(Exercise description): Nothing other than an exact copy of the lines from the one containing "Рабочие столы" through the last line of the listing below should be written.

(Material for this exercise):

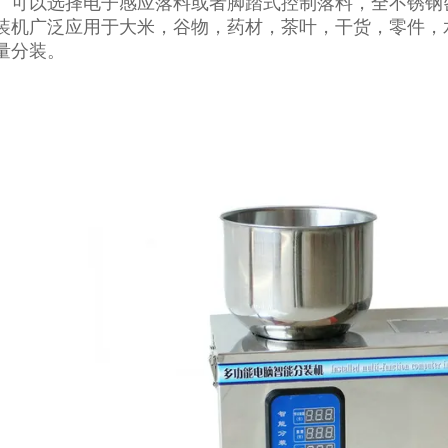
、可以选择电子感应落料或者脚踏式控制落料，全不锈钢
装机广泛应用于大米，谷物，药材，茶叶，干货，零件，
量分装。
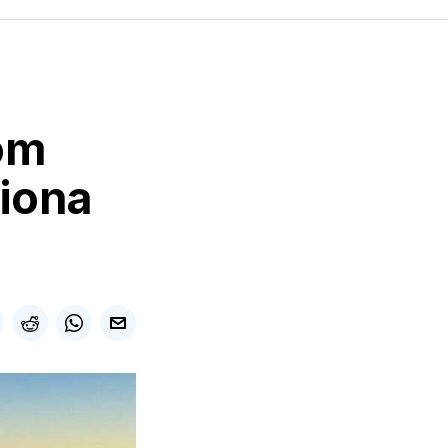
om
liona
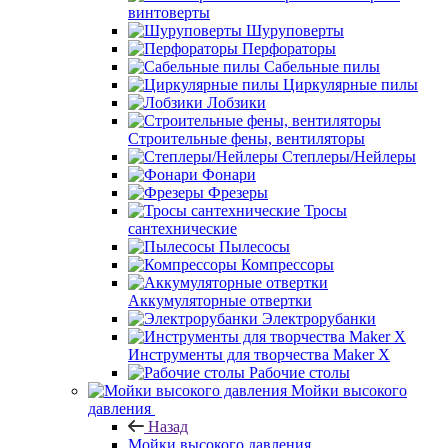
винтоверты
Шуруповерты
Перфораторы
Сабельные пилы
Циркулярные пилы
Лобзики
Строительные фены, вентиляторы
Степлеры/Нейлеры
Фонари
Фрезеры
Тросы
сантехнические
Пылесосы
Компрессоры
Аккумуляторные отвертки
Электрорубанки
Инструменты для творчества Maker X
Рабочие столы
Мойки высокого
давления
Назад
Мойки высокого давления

(Answer box):
Рабочие столы
Мойки высокого
давления
Назад
Мойки высокого давления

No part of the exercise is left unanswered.